As for the prices of the designs offered for the Chand Raat, they are very much discounted from my normal prices. The community is used to extremely cheap henna, and I am going to do my best to meet that expectation without disrespecting my art or myself. The fact that the volume will be so high should make up for the lower per piece costs, especially given that the designs offered are secretly insanely lightning fast. Prices can’t be this low at other times because there is basically never this type of demand for henna anywhere else. My $15 hands are two pieces that would normally fetch $10 each (so 25% off). My $22 hands are two pieces that would normally be $15-20 each (nearly 50% off) . The $30-per-hand designs would normally get $20-25 each. My $40 hands would normally get about $25-30 each side. My $22 and $30 hands are the ones I am hoping people will go for; I’d rather get more than $15 per person, so the $22 designs are obviously much better than the $15 ones, to encourage people to upgrade from the bare minimum, at least. The $30 hands feature elements that sometimes people have in mind that they really want (paisley, peacock, cuff, a fairly full looking wrist-to-finger strip), so they might be the most popular. The $40 hands have that “full hand” look, covering much more of the hand…but I’d MUCH rather do the far-quicker $22 and $30 hands…so honestly I have not made the $40 hands very attractive!

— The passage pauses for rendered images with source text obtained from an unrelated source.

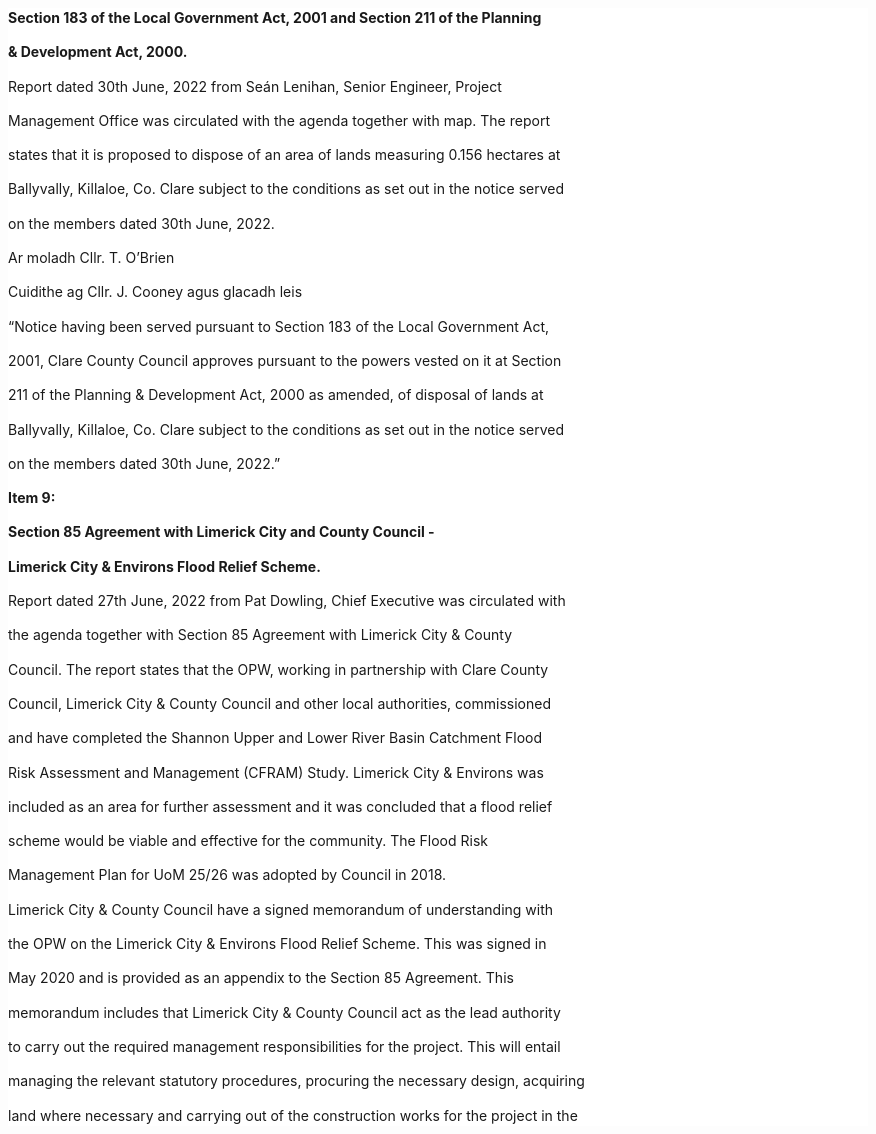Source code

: **Section 183 of the Local Government Act, 2001 and Section 211 of the Planning**

**& Development Act, 2000.**

Report dated 30th June, 2022 from Seán Lenihan, Senior Engineer, Project

Management Office was circulated with the agenda together with map. The report

states that it is proposed to dispose of an area of lands measuring 0.156 hectares at

Ballyvally, Killaloe, Co. Clare subject to the conditions as set out in the notice served

on the members dated 30th June, 2022.

Ar moladh Cllr. T. O’Brien

Cuidithe ag Cllr. J. Cooney agus glacadh leis

“Notice having been served pursuant to Section 183 of the Local Government Act,

2001, Clare County Council approves pursuant to the powers vested on it at Section

211 of the Planning & Development Act, 2000 as amended, of disposal of lands at

Ballyvally, Killaloe, Co. Clare subject to the conditions as set out in the notice served

on the members dated 30th June, 2022.”

**Item 9:**

**Section 85 Agreement with Limerick City and County Council -**

**Limerick City & Environs Flood Relief Scheme.**

Report dated 27th June, 2022 from Pat Dowling, Chief Executive was circulated with

the agenda together with Section 85 Agreement with Limerick City & County

Council. The report states that the OPW, working in partnership with Clare County

Council, Limerick City & County Council and other local authorities, commissioned

and have completed the Shannon Upper and Lower River Basin Catchment Flood

Risk Assessment and Management (CFRAM) Study. Limerick City & Environs was

included as an area for further assessment and it was concluded that a flood relief

scheme would be viable and effective for the community. The Flood Risk

Management Plan for UoM 25/26 was adopted by Council in 2018.

Limerick City & County Council have a signed memorandum of understanding with

the OPW on the Limerick City & Environs Flood Relief Scheme. This was signed in

May 2020 and is provided as an appendix to the Section 85 Agreement. This

memorandum includes that Limerick City & County Council act as the lead authority

to carry out the required management responsibilities for the project. This will entail

managing the relevant statutory procedures, procuring the necessary design, acquiring

land where necessary and carrying out of the construction works for the project in the
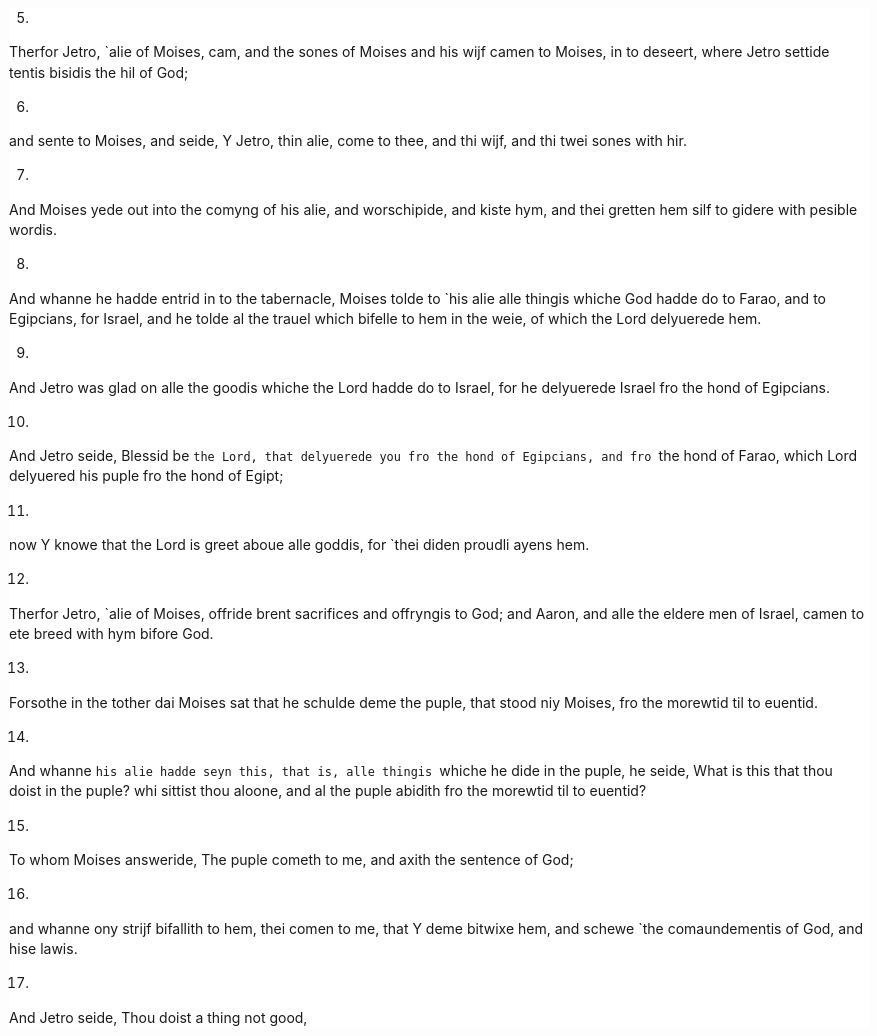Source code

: 
5. 
Therfor Jetro, `alie of Moises, cam, and the sones of Moises and his wijf camen to Moises, in to deseert, where Jetro settide tentis bisidis the hil of God;


6. 
and sente to Moises, and seide, Y Jetro, thin alie, come to thee, and thi wijf, and thi twei sones with hir.


7. 
And Moises yede out into the comyng of his alie, and worschipide, and kiste hym, and thei gretten hem silf to gidere with pesible wordis.


8. 
And whanne he hadde entrid in to the tabernacle, Moises tolde to `his alie alle thingis whiche God hadde do to Farao, and to Egipcians, for Israel, and he tolde al the trauel which bifelle to hem in the weie, of which the Lord delyuerede hem.


9. 
And Jetro was glad on alle the goodis whiche the Lord hadde do to Israel, for he delyuerede Israel fro the hond of Egipcians.


10. 
And Jetro seide, Blessid be `the Lord, that delyuerede you fro the hond of Egipcians, and fro `the hond of Farao, which Lord delyuered his puple fro the hond of Egipt;


11. 
now Y knowe that the Lord is greet aboue alle goddis, for `thei diden proudli ayens hem.


12. 
Therfor Jetro, `alie of Moises, offride brent sacrifices and offryngis to God; and Aaron, and alle the eldere men of Israel, camen to ete breed with hym bifore God.


13. 
Forsothe in the tother dai Moises sat that he schulde deme the puple, that stood niy Moises, fro the morewtid til to euentid.


14. 
And whanne `his alie hadde seyn this, that is, alle thingis `whiche he dide in the puple, he seide, What is this that thou doist in the puple? whi sittist thou aloone, and al the puple abidith fro the morewtid til to euentid?


15. 
To whom Moises answeride, The puple cometh to me, and axith the sentence of God;


16. 
and whanne ony strijf bifallith to hem, thei comen to me, that Y deme bitwixe hem, and schewe `the comaundementis of God, and hise lawis.


17. 
And Jetro seide, Thou doist a thing not good,

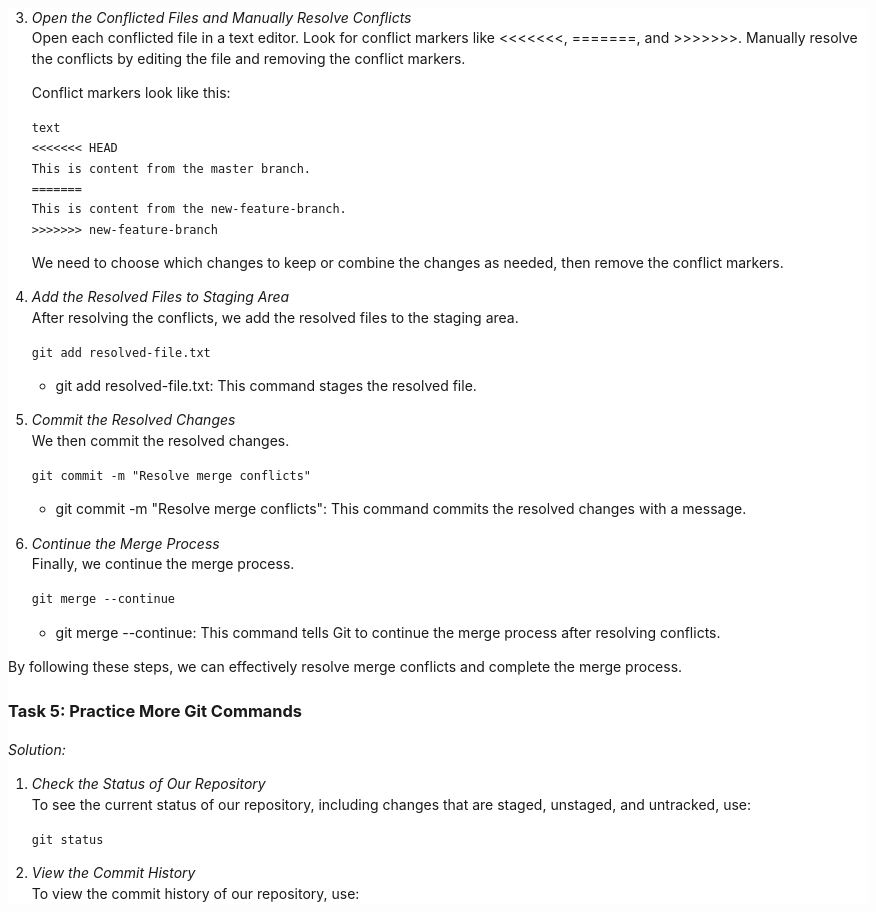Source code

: 3. *Open the Conflicted Files and Manually Resolve Conflicts*  
Open each conflicted file in a text editor. Look for conflict markers like <<<<<<<, =======, and >>>>>>>. Manually resolve the conflicts by editing the file and removing the conflict markers.

    Conflict markers look like this:

       text
       <<<<<<< HEAD
       This is content from the master branch.
       =======
       This is content from the new-feature-branch.
       >>>>>>> new-feature-branch
    

    We need to choose which changes to keep or combine the changes as needed, then remove the conflict markers.

4. *Add the Resolved Files to Staging Area*  
After resolving the conflicts, we add the resolved files to the staging area.

    
       git add resolved-file.txt
    

    - git add resolved-file.txt: This command stages the resolved file.

5. *Commit the Resolved Changes*  
We then commit the resolved changes.

    
       git commit -m "Resolve merge conflicts"
    

    - git commit -m "Resolve merge conflicts": This command commits the resolved changes with a message.

6. *Continue the Merge Process*  
Finally, we continue the merge process.

    
       git merge --continue
    

    - git merge --continue: This command tells Git to continue the merge process after resolving conflicts.

By following these steps, we can effectively resolve merge conflicts and complete the merge process.

### Task 5: Practice More Git Commands

*Solution:*

1. *Check the Status of Our Repository*  
To see the current status of our repository, including changes that are staged, unstaged, and untracked, use:

    
       git status
    

2. *View the Commit History*  
To view the commit history of our repository, use:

So, below, I offer you my geekily overthought Chand Raat mehndi design choices for 2011! If these design elements are not ones you are particularly quick with, feel free to use the logic outlined here to create your own offerings that you know you will be able to execute mind-bogglingly quickly.
Updated Chaand Raat / Eid Designs for 2021
I looked back on these designs from a decade ago and was mildly embarrassed to see that they were still hugely popular on the interwebs and seeing a lot of traffic. I didn’t want you so I redrew them and added some new ones. Honestly, the differences are quite small, but they’re enough better that I figured they were worth sharing. Also, I updated the prices, pretty much just to reflect inflation.
The fancier designs are an even better deal than before, though… This is in large part because I actually would love to do these more complicated designs this year, as I’ve got to follow COVID protocols in between customers and I’d thus rather spend more time with each customer rather than get through more people in the same time.